# Biggest Softbox for Speedlights?



## haring (Jul 25, 2010)

Hi!
I would like to have a large and portable softbox which can be used with a Canon 550EX speedlight  (or two speedlights 2x Canon 550EX).
I do have two softbox-like umbrellas but the problem is that I can't control the light with them.

I would like to get the largest softbox which still can be used with speedlights...
Do you know any? What is your experience?

Thanks,
Otto


----------



## Green Li (Jul 27, 2010)

haring said:


> Hi!
> I would like to have a large and portable softbox which can be used with a Canon 550EX speedlight  (or two speedlights 2x Canon 550EX).
> I do have two softbox-like umbrellas but the problem is that I can't control the light with them.
> 
> ...


Are you talking about on- or off-camera applications?


----------



## Mike_E (Jul 27, 2010)

The easiest answer is a reflector, the next is a diffusion panel.  Both are directional and with a speedlight that you can control manually you can get good results.


----------



## kundalini (Jul 28, 2010)

Probably not the largest you can get for a hot shoe flash and certainly not the cheapest, but the Lastolite EzyBox 24" is pretty damn good. It setup and breaks down in only a minute or two. When collapsed, it folds down into its carry bag 10" diameter and 6.5" thick. It has an inner baffle to soften the light even further. This kit includes the needed speedring to mount yuur flash.

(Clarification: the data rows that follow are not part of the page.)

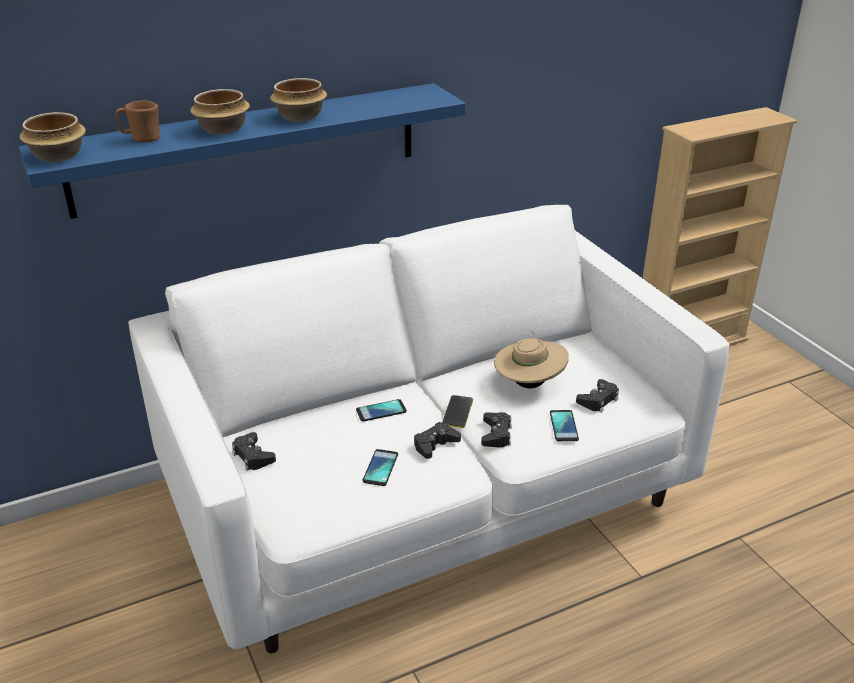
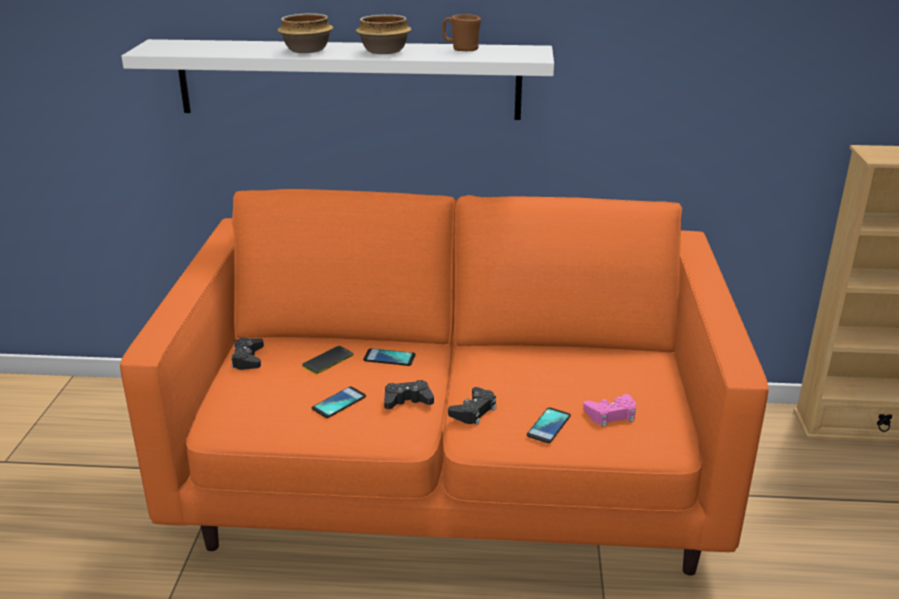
camera: 30 degrees right, 5 degrees down
(59, 155) = (161, 48): bowl -> none
(141, 139) = (236, 47): brown mug -> brown mug (461, 49)
(248, 149) = (349, 79): blue shelf -> white shelf
(426, 502) = (449, 480): white sofa -> orange sofa
(457, 412) = (457, 380): phone -> phone (328, 361)
(529, 383) = (554, 378): beige hat -> none
(598, 400) = (611, 414): black game controller -> pink game controller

LS2462M2 Lastolite 24" x 24" Ezybox Hot Shoe Softbox Kit with Mark II Bracket

Here's a video about it.
Using the Ezybox Hotshoe Lastolite School of Photography


p.s.  the extended handle does come in handy if you have an assistant.


----------



## Dao (Jul 28, 2010)

Westcott Apollo (I do not think it is the biggest, but decent size)

Westcott Pro Photo and Video Lighting Equipment

Diffusion panel is a good choice I think.


----------



## Green Li (Jul 29, 2010)

How about this for a portable box: *Aurora FireFly* ?


----------